HACKER Q&A
📣 getcrunk

Is there a resource to help choose the right DB for you needs?


Is there something a junior developer can use that explains the various design/philosophical tradeoffs of various databases which among other things help avoid gothchas down the road (i.e. in regards to scaling/performance)? Something that is also practical as opposed to theoretical (talks about actual dbs and not abstract).

I already understand the basic difference between sql/nosql and the CAP theorem (undergrad). But now at the beginning stage of an app I’m working on I’ve spent the last few hours looking at the indexing, querying and scalability options of various databases and feel overwhelmed.

Some areas of interest off the top of my head:

  - Sql/nosql
  - Eventual vs immediate consistency
  - Rest or http
  - Orm options
  - Sharding/presharding and clustering 
  - Scalability/redundance
  - Indexing, secondary indexes
  - Querying
  - Realtime db (what even is that)
Then there is also the performance impact at larger scale based on the effects of the previously mentioned factors. Couchdb has multi-master replication, but from my reading writes need to happen to all replicas (an understandable tradeoff, but I don’t know is this the only way. Seem like it but I don’t want to have to decide that. I want someone relatively competent resource to lean on to know this other than my own synthesis.) Mongo’s eventual consistency has problems with potential data loss (seems like a normal result of eventual consistency). Mongo can have secondary indexes but other databases cannot. Couchbase allows scaling out a lot easier than couch db (no resharding). Postgres cant scale out easily but scales up well. For a mongo query you have to pull the whole document (that's why they recommend keeping it flat)

And I’m sure this just scratches the surface, but I hope there’s something you people can refer me to that’s short of an entire or multiple db courses.

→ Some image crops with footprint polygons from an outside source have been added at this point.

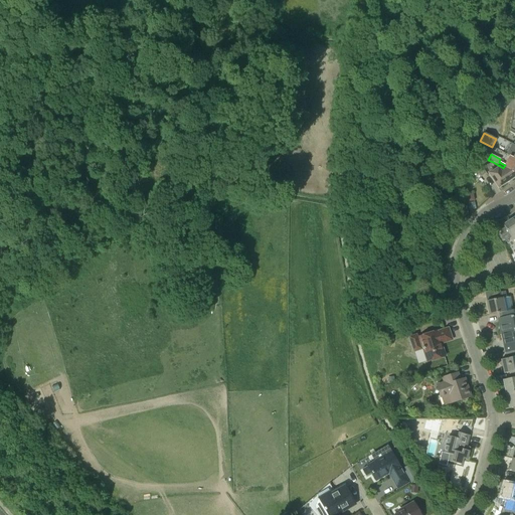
[(503,168),(514,173),(514,159),(512,158),(509,156),(505,165),(503,168)]
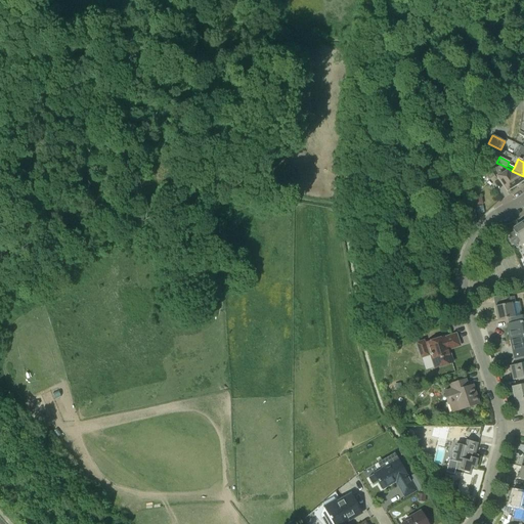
[(492,160),(486,165),(487,167),(482,171),(489,180),(494,176),(491,172),(501,165),(496,163),(492,160)]
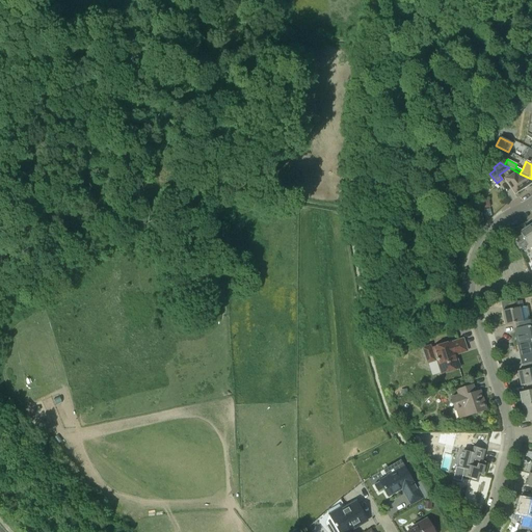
[(513,174),(507,178),(506,177),(504,178),(514,193),(531,181),(531,179),(520,174),(516,171),(514,170),(512,171),(513,174)]
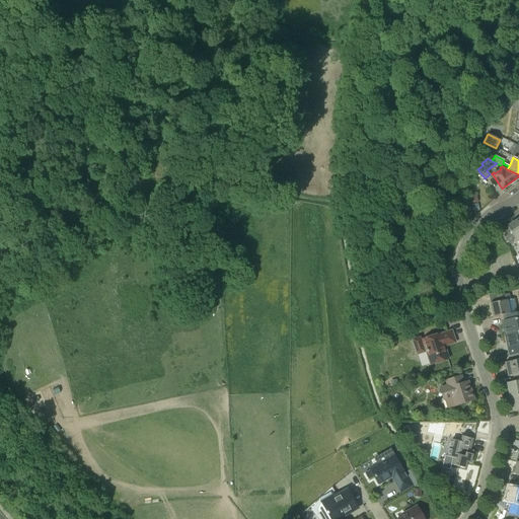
[(518,225),(517,222),(508,228),(518,245),(518,225)]
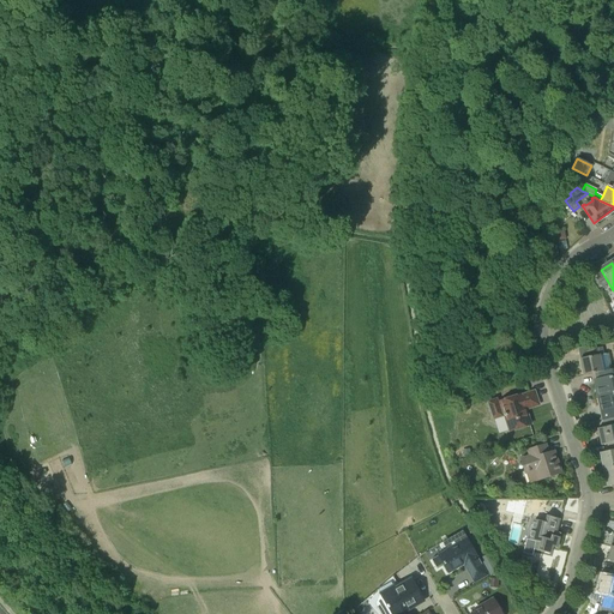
[(579,360),(583,375),(594,373),(603,372),(600,356),(603,355),(601,348),(587,351),(588,357),(579,360)]
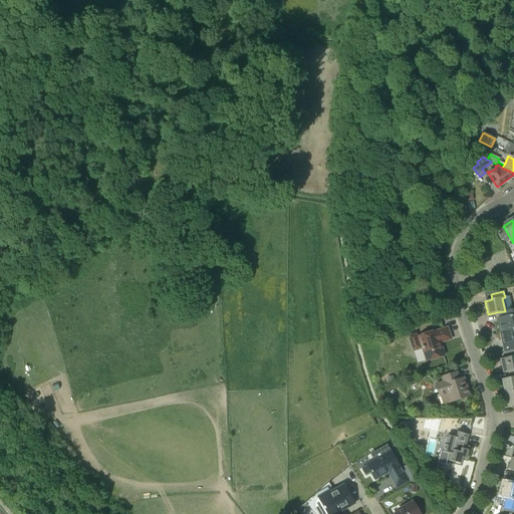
[(497,319),(500,333),(513,329),(513,308),(505,311),(497,312),(497,313),(501,312),(502,318),(497,319)]
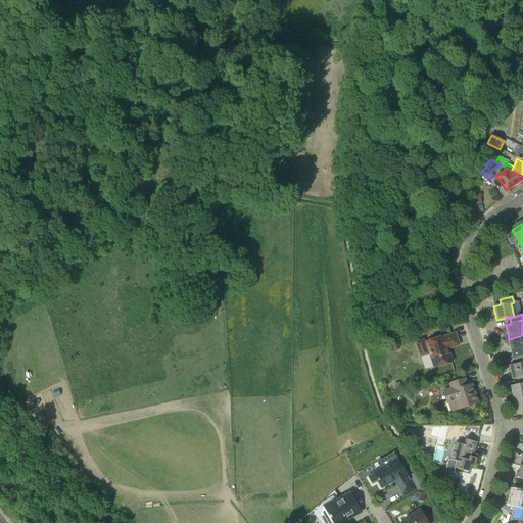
[(432,369),(442,366),(452,362),(446,346),(458,342),(455,334),(443,337),(424,343),(423,339),(415,342),(420,358),(428,355),(432,369)]
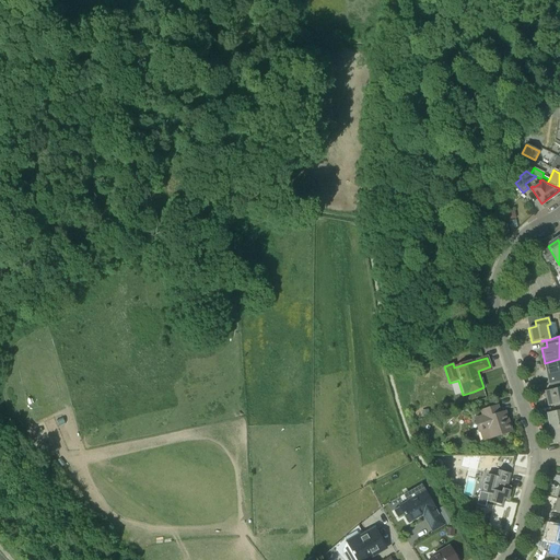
[(550,384),(559,382),(559,359),(545,363),(550,384)]
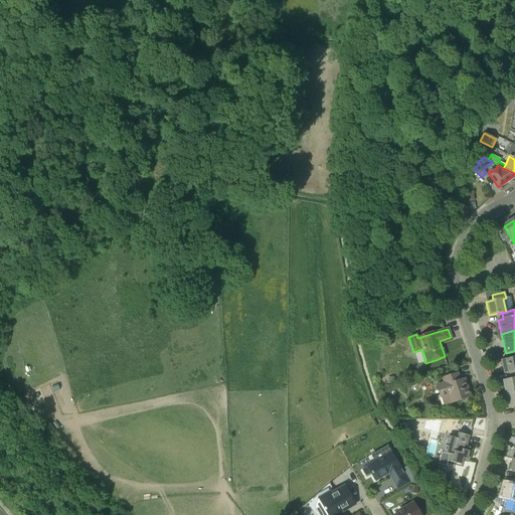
[(510,373),(514,371),(514,351),(506,353),(507,359),(501,360),(504,374),(510,373)]
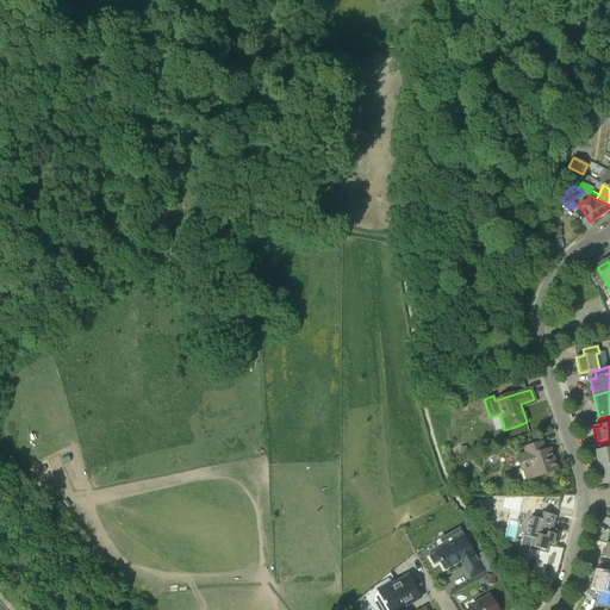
[(605,449),(596,450),(599,467),(609,465),(609,440),(604,442),(605,449)]
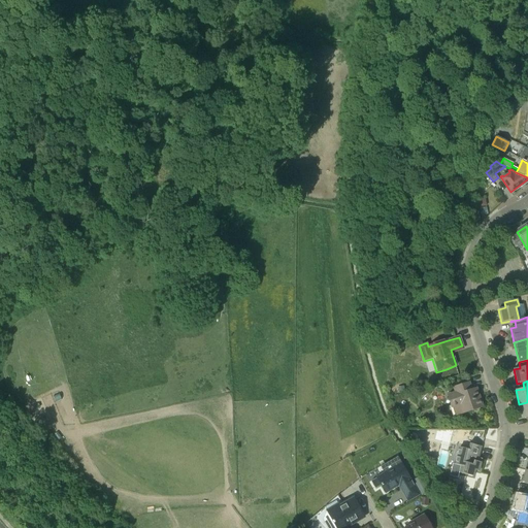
[(452,408),(454,416),(482,407),(475,389),(471,391),(468,383),(452,389),(453,393),(447,396),(451,408),(452,408)]
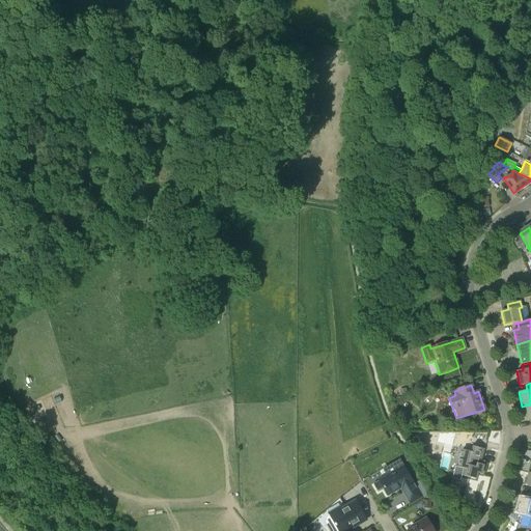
[(424,401),(429,395),(425,391),(420,397),(424,401)]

  👤 robertbalent Accepted Answer ✓
As for a practical advice:

Just use PostgreSQL. You can get really really far with just an SQL database and few indexes. It's enough for 99% of projects.

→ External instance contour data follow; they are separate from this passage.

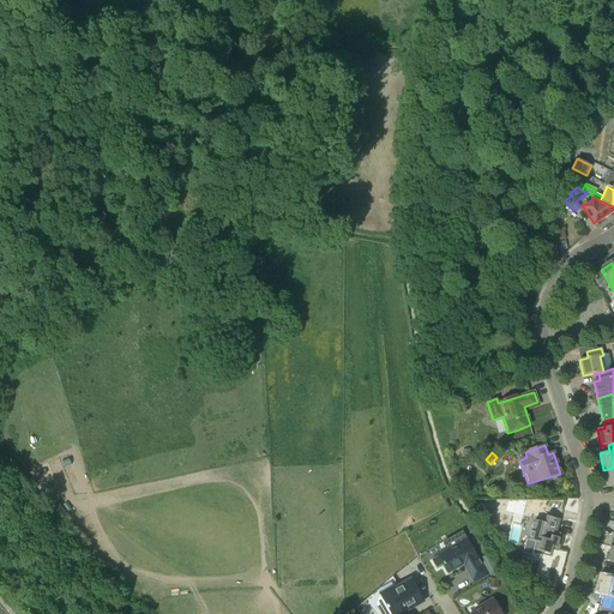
[(613,468),(603,470),(607,487),(613,485),(613,468)]
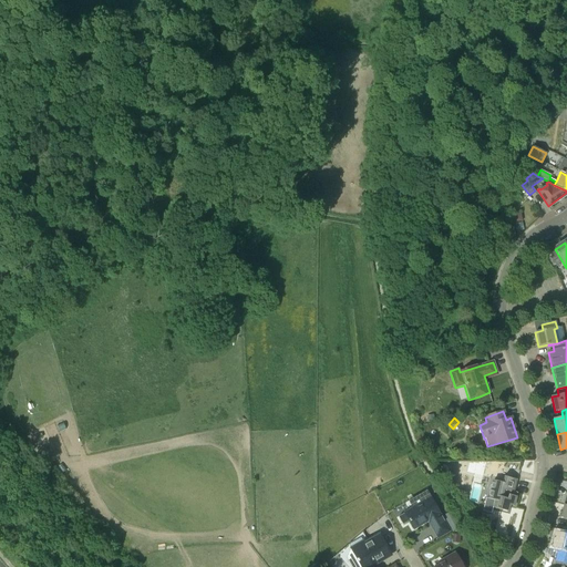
[(494,501),(492,507),(508,512),(509,505),(514,506),(516,497),(509,495),(511,492),(514,493),(517,480),(503,476),(502,483),(492,481),(487,498),(494,501)]
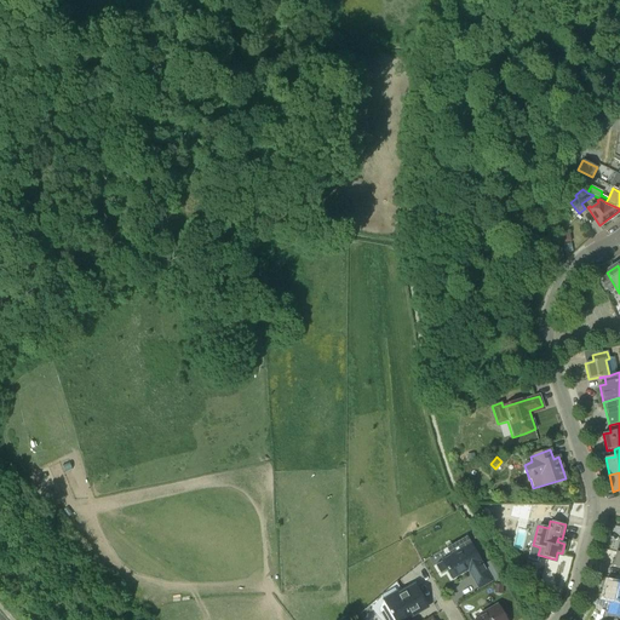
[(478,587),(492,580),(471,545),(446,560),(449,567),(447,568),(453,579),(469,569),(478,587)]
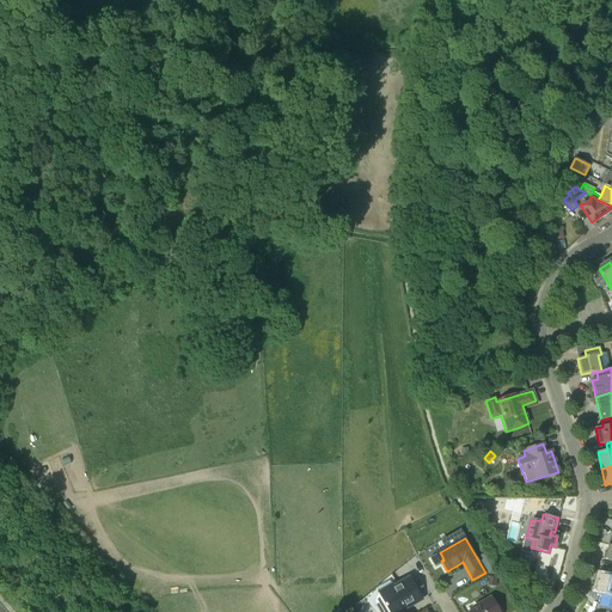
[(482,564),(488,574),(496,569),(490,560),(482,564)]
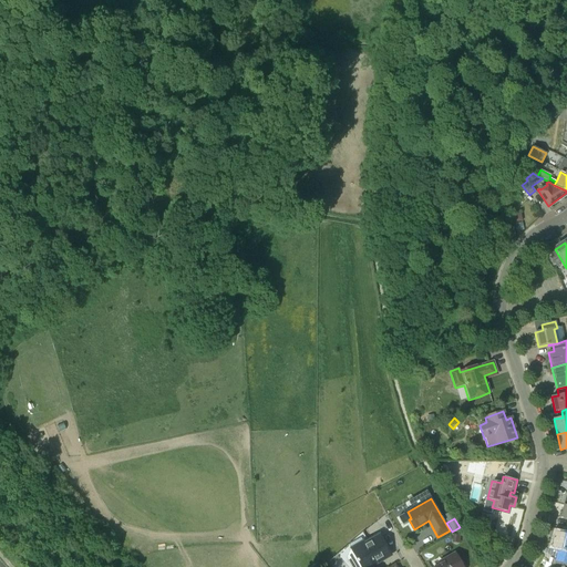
[(566,527),(564,534),(555,532),(552,547),(558,549),(556,558),(556,560),(554,559),(552,566),(558,566),(563,566),(566,566),(566,527)]
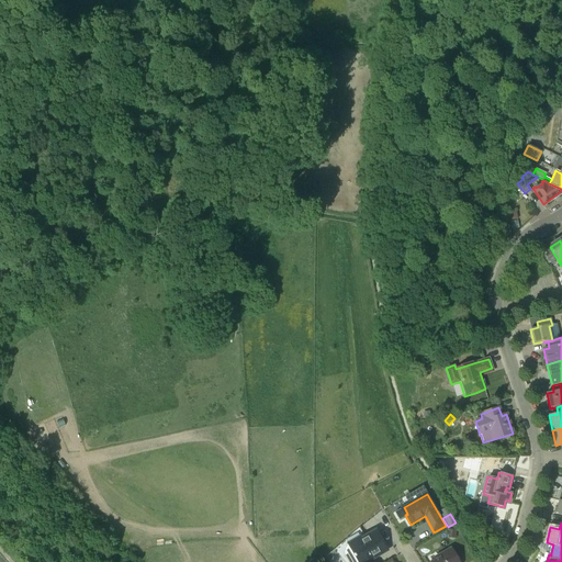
[(347,544),(357,561),(366,561),(388,550),(377,531),(357,542),(356,540),(347,544)]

This has two big advantages:

1. PostgreSQL is a reliable, high performant database, which has been proven over time. So you are not going to deal with weird issues and can focus on your project.

2. You will learn SQL which you are going to use throughout your whole career.

And if you decide to go this way, read this: https://use-the-index-luke.com/


👤 joshxyz
My cheat sheet is: For transactions, postgresql. For analytics, clickhouse. For cache, redis. For search, elasticsearch. For objects, anything s3 compatible.

Anything else, I really have to do in-depth research and comparisons because 1.) Each database has their own pros and cons, 2.) These pros and cons between dbs tend to overlap and has each of their own gotchas, and 3.) These pros and cons also improve overtime where some problems brought up earlier might be addressed already in the lastest releases.

CMU Database Group's YT channel is also worth checking out for introductions on some databases.

https://m.youtube.com/channel/UCHnBsf2rH-K7pn09rb3qvkA


👤 xupybd
Orms are generally a lot of extra work down the track. They do 80% of things very well and save loads of time but you will spend an amazing amount of time on the other 20%.

Learning SQL is worth it.